My first look at GSTV (Gas Station TV) was at a Phillips 66 station on I-55. It probably took me no longer than 3 or 4 minutes to fill up and I guess there really isn’t much to do with that time, so why not. There were these really short sports/weather/news segments with commercial messages between each. Really can’t imagine someone paying for these but they obviously do. I foresee a time when we pay a premium to AVOID being hammered by ads. Ransom Ads.

“A business model in decay”

“…the creation of content that will be supported by ads is a business model in decay. Abundance isn’t the problem; it’s that the advertisers are now in the content business themselves, and this is a rapidly-growing sector of the advertising world. Advertising is in a full-blown revolution, as company after company discovers they don’t need media the way they used to, because they’ve become media companies themselves.”

Terry Heaton says there is no “content business” anymore and that’s not the business we (his clients) were in anyway.

“We’ve always been in the advertising business, although it sure looked and felt like we were in the content business. Our bottom lines were/are determined by advertising, and that’s the real business we’re in. Media companies need to accept that and move on to finding creative ways to enable commerce in our markets.”

Since posting the excerpts above, I’ve been remembering my days in small-market radio during the ’70s and early ’80s. I was an announcer and program director, but never in sales. We thought of ourselves as “talent.”

It was clearly understood by us that the advertising was the means to the end of creating the information and entertainment (mostly recorded music). We had to pay for all this wonderful stuff we were doing.

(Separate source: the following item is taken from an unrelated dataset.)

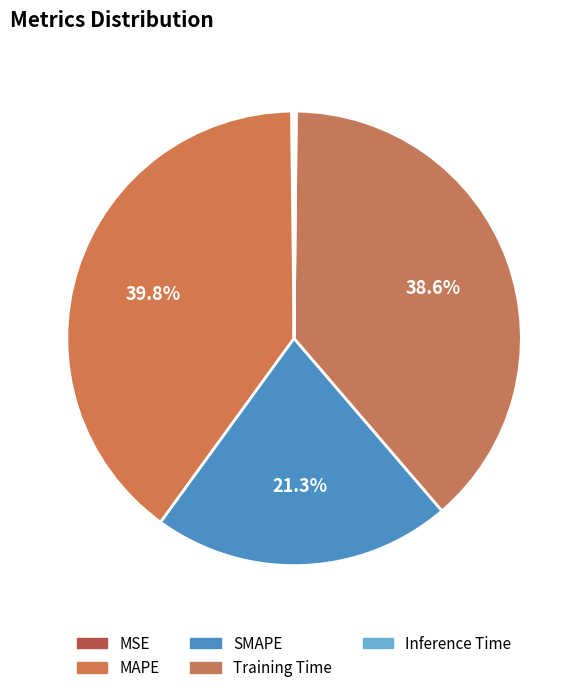

What percentage do MSE and Training Time together represent?

38.7%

What the sales people believed –an management knew– was the news and music and all the rest was merely a way to attract ears for the commercials we sold to advertisers. We were not in the music business or news business… we were in the advertising business.

If you doubt that, go back and listen to this interview with Congressman Paul C. Jones to built the radio station. Or read the recollections of Joe Bankhead, who was one of the stations first salesmen. It was clearly about serving the businesses in the area. They were more than willing to put on any kind of programming that would attact enough listeners to satisfy a sponsor.

Used head stone. Make offer.

I think the creepy trumps the amusing on this classified ad. First question: What about the immortal remains of Bertrand Goforth? Does he have a new head stone? Why?

If my name is also Bertrand Goforth, won’t the dates be a little off?

Are they hoping someone named Bertran Goforth was buried without a marker, in hopes the family would find a deal like this down the road?

I’d really like to know if someone buys this… and why.

[Thanks to Joel for spotting this gem]

“Local” means something entirely different now

Roger Gardner offers a good example of the idea in headline.

“Jefferson Bank, in Jefferson City, Missouri, has the banner on the business section of NYT. Of course, they don’t buy it everywhere, NYT knows where I am, so it inserts the local ad. Interesting to me is who sold it to Jeff Bank and how?”

Let’s say you sell yoga supplies and would like to advertise locally. But the newspaper, radio and TV stations don’t offer any programming or content relevant to your customers. The local media can’t afford to produce that programming for the few hundred people into yoga.

If you have a great database of readers (as the NYT certainly does) … and an ad network that can pull from yoga shops all over the country… you can serve up ads like the one above.

I think a more practical approach might be for the yoga shop owner to create his own content and community. We’re seeing that happen every day. Or, if they just don’t have the time… others will create that branded content for them. But the result is more and more business becoming “media” creators.